我们定义一个长度为 $n - 1$ 的数组 $\textit{nxt}$,其中 $\textit{nxt}[i]$ 表示从城市 $i$ 可以到达的下一个城市的编号。初始时 $\textit{nxt}[i] = i + 1$。

对于每次查询 $[u, v]$,如果此前已经连通了 $u'$ 和 $v'$,且 $u' <= u < v <= v'$,那么我们可以跳过这次查询。否则,我们需要将 $nxt[u]$ 到 $nxt[v - 1]$ 这些城市的下一个城市编号设置为 $0$,并将 $nxt[u]$ 设置为 $v$。

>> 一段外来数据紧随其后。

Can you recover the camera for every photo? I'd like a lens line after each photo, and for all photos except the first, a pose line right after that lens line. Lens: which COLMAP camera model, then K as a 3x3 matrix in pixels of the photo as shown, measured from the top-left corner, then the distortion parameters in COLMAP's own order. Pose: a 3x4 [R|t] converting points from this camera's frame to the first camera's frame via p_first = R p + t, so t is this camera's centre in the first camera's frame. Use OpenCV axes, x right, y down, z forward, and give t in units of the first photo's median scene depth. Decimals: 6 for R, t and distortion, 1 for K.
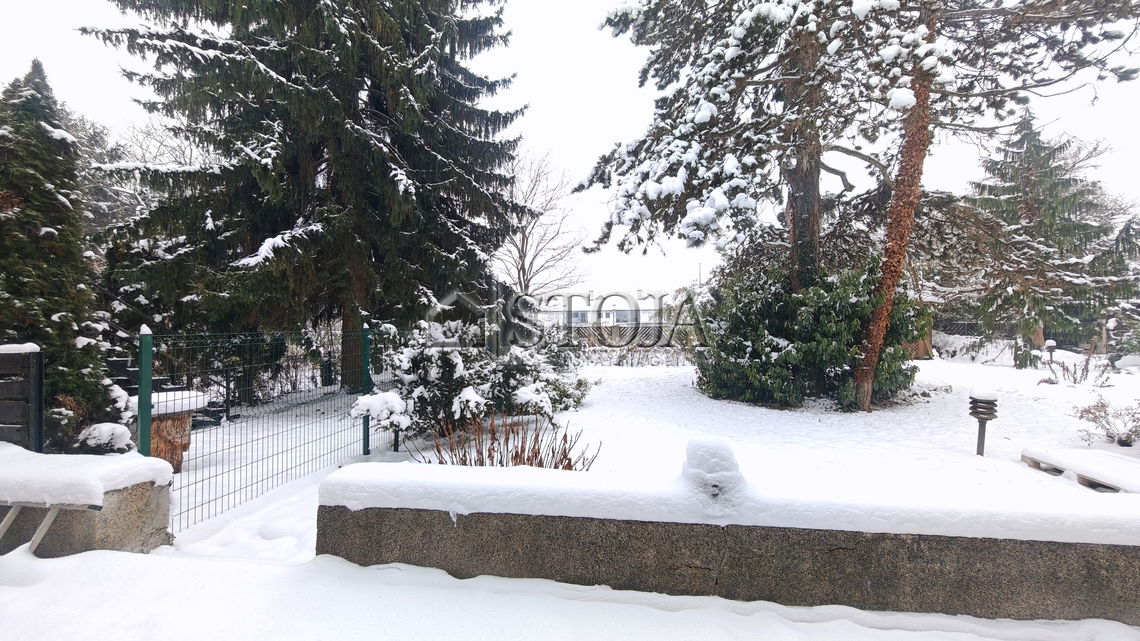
lens RADIAL K [[428.1, 0, 570.0], [0, 428.1, 320.5], [0, 0, 1]] dist [-0.001140, 0.000195]
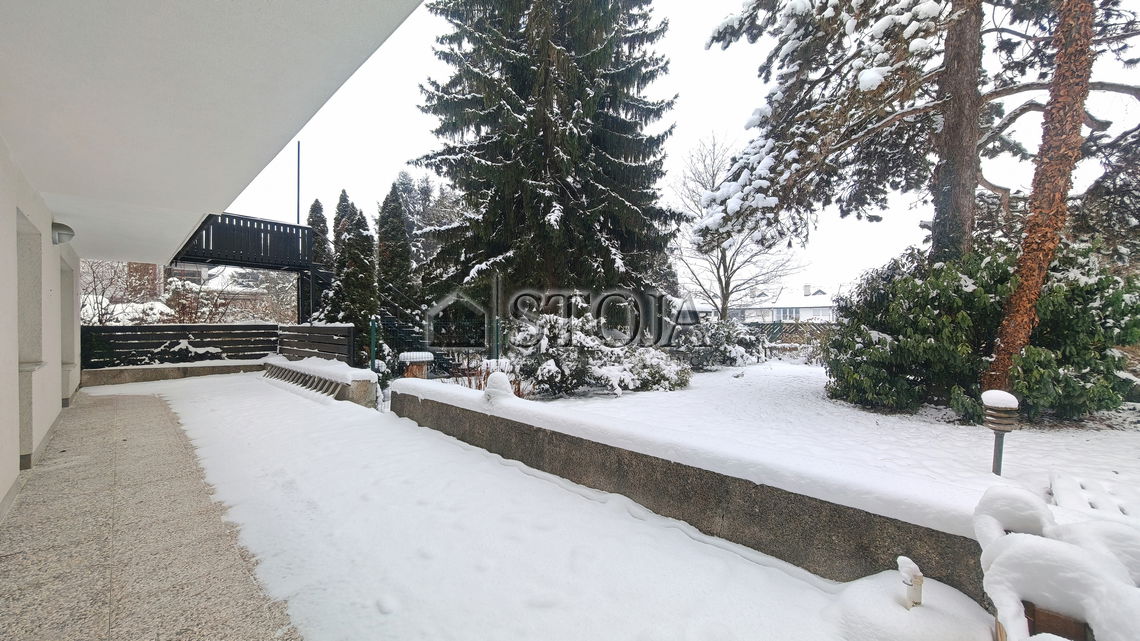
lens RADIAL K [[423.0, 0, 570.0], [0, 423.0, 320.5], [0, 0, 1]] dist [-0.001630, 0.000071]
pose [[0.810361, 0.006566, -0.585895, 0.477850], [-0.002620, 0.999968, 0.007583, 0.007450], [0.585926, -0.004610, 0.810352, -0.095143]]
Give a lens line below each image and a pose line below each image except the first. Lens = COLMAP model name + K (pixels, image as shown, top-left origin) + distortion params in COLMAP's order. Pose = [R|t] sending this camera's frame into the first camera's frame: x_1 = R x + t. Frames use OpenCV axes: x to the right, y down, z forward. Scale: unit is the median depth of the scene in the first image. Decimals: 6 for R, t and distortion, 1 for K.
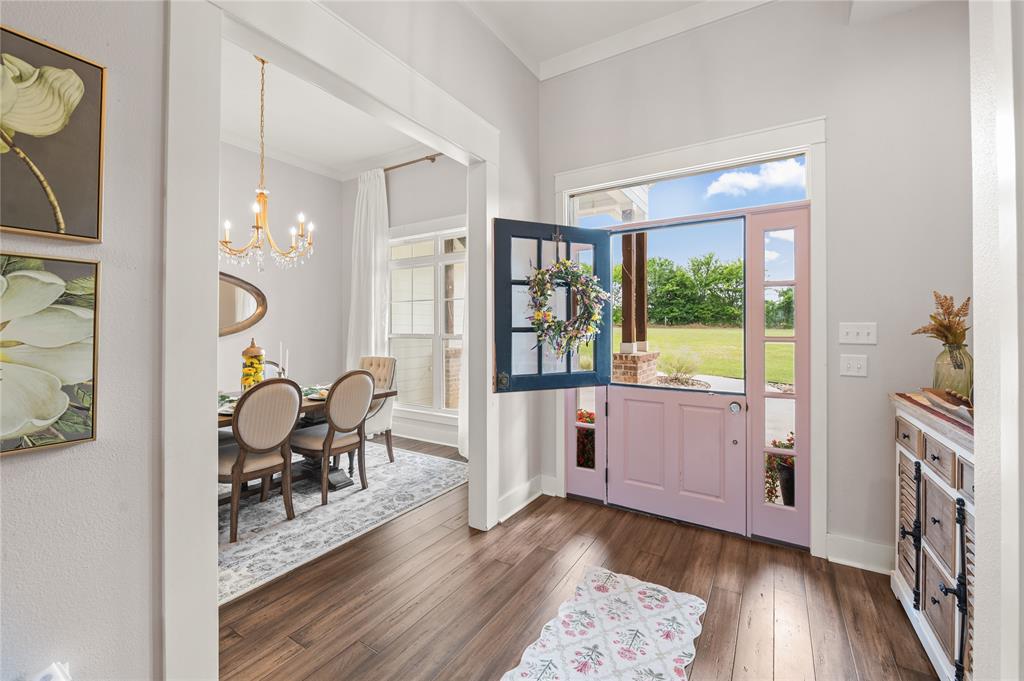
lens RADIAL K [[410.8, 0, 517.1], [0, 410.8, 330.7], [0, 0, 1]] dist [-0.003759, -0.000194]
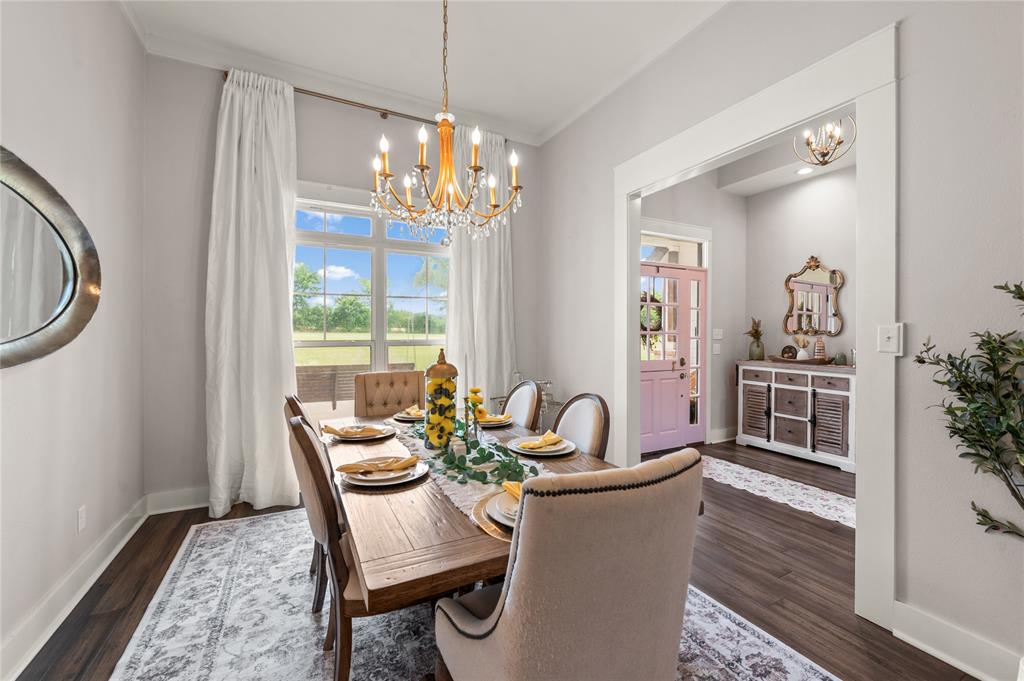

在这个过程中,我们维护一个变量 $\textit{cnt}$,表示从城市 $0$ 到城市 $n - 1$ 的最短路径的长度。初始时 $\textit{cnt} = n - 1$。每一次,如果我们将 $[\textit{nxt}[u], \textit{v})$ 这些城市的下一个城市编号设置为 $0$,那么 $\textit{cnt}$ 就会减少 $1$。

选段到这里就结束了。